Grégoire :Parashara est le morceau le plus long de l’album et de notre set en général, mais paradoxalement c’est le morceau le moins écrit. Il est composé de seulement trois petits thèmes que nous jouons de manière aléatoire. Il est basé sur une comptine traditionnelle balinaise « Putri Cening Ayu » qui raconte l’histoire d’une petite fille qui attends sa mère partie au marché, en espérant que celle-ci lui ramènera un « oleh-oleh », autrement dit, un petit cadeau… Ce morceau est placé au centre de l’album, il fait charnière entre tous les morceaux, il est un peu comme le point d’ancrage de ce disque. C’est aussi un de nos premiers morceaux. Il commence par un long solo de clarinette et finit par un long solo de piano. Je suis très attaché à la forme globale que l’on donne à un disque. la démarche est la même qu’avec un film, il faut y trouver un scénario. L’agencement des morceaux pour un set ou pour un disque est en général un vrai casse-tête pour les musiciens, source de débats infinis… Ici, l’album est construit comme un palindrome, les durées sont de plus en plus longues jusqu’à Parashara, puis raccourcissent petit à petit jusqu’au dernier morceau… Je pense que tout cela influe sur la manière d’écouter un disque, prendre en compte réellement l’auditeur, l’inviter à rentrer dans notre univers et à en sortir (avec ces courtes pièces d’introduction et de conclusion que nous proposons). C’est aussi pourquoi je hais les compilations et les modes aléatoires sur iTunes ou les chaînes hi-fi…

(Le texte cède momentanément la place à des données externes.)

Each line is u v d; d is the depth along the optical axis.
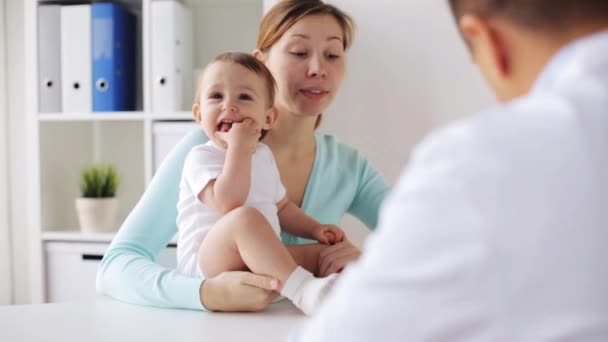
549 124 0.40
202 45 2.35
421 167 0.42
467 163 0.39
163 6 2.04
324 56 1.38
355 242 1.81
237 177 1.16
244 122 1.22
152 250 1.29
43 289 2.11
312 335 0.44
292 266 1.00
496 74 0.49
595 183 0.38
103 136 2.49
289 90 1.37
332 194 1.47
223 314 0.97
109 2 2.22
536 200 0.37
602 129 0.39
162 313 0.98
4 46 2.47
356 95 1.79
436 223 0.39
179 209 1.24
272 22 1.40
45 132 2.19
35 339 0.82
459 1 0.50
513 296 0.36
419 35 1.76
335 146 1.53
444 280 0.38
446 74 1.76
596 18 0.44
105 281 1.14
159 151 2.04
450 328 0.37
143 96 2.28
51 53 2.12
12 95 2.49
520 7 0.45
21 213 2.52
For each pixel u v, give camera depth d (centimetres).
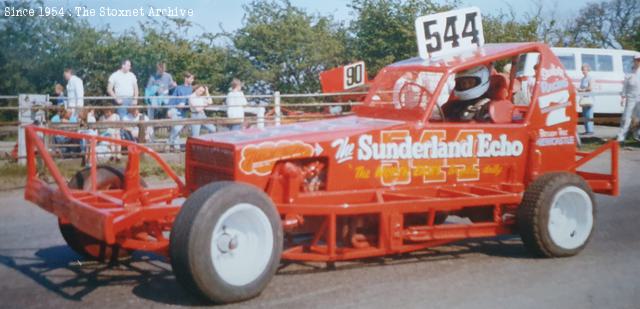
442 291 484
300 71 2162
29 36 2162
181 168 1069
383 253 520
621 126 1465
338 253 504
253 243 456
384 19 2259
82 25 2202
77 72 2164
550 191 562
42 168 1002
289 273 529
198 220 423
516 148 593
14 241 641
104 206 486
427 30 612
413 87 573
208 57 2083
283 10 2150
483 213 608
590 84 1609
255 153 491
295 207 491
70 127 1057
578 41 3028
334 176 519
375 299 464
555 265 558
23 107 1043
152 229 496
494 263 563
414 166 550
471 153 571
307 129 541
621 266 557
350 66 1416
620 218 767
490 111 588
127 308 445
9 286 497
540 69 608
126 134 1169
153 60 2095
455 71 568
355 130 529
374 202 534
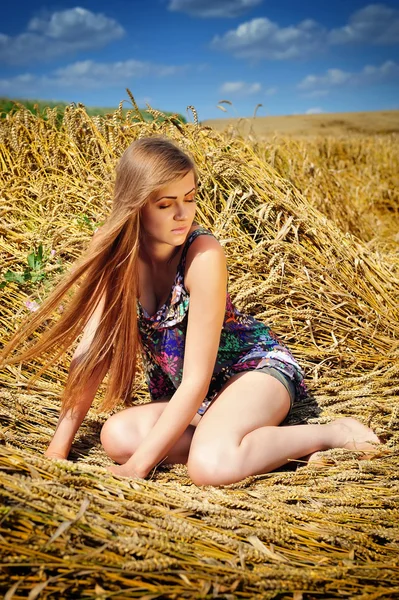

Si vous deviez définir votre langage musical en quelques mots, que diriez-vous ?
Grégoire : La musique parle d’elle-même, à chacun sa propre définition, d’ailleurs le dernier titre de l’album répond assez bien à votre question… « pour ainsi dire »…
Comment se passe la création de vos morceaux tant un univers à part entière se dégage de votre album?
Grégoire : Nous composons en général chacun de notre côté, nous arrivons souvent avec un morceau déjà assez avancé dans sa construction et que nous finissons ensemble. Nous nous connaissons aussi très bien, nous savons donc souvent ce que l’autre va aimer jouer, où est-ce qu’il va être à l’aise, à quoi va-t-il être sensible, ce qui donne cette impression d’unité et d’univers commun dans l’album.
Elodie: Mais nous poussons également dans nos retranchements ! Pour s’amuser, mais pour progresser aussi !
Comment s’articule, pour tous les deux, cet album Ortie dans vos carrières musicales respectives tellement une impression de plénitude et d’épanouissement s’en dégage fortement ?
Grégoire : Le fait de graver sur un disque des morceaux que l’on jouait déjà depuis un an donne envie tout de suite d’en faire un deuxième, tant fixer les choses est synonyme pour moi de petite mort. Avant l’enregistrement, je le vivais comme un aboutissement, je me rends compte aujourd’hui que c’est un passage, une première étape importante pour orTie qui, pour l’instant, est promis à un bel avenir.
Elodie: Pour ma part, j’ai le sentiment que l’aventure de cet album ne pouvait tomber mieux dans ma vie musicale. Je n’aime pas parler de carrière, mais d’événements qui arrivent, surprennent. On n est pas toujours prêts à les recevoir, mais là, c’était le moment de ce défi. Un défi qui, effectivement est une sorte d’aboutissement pour la première vie d’ortie. Les mille autres commencent déjà!
Où pourra t-on vous voir en concert dans les prochaines semaines?
Nous serons le 21 novembre au Petit Faucheux à Tours et le 23 novembre de nouveau à Eclats d’Email à Limoges.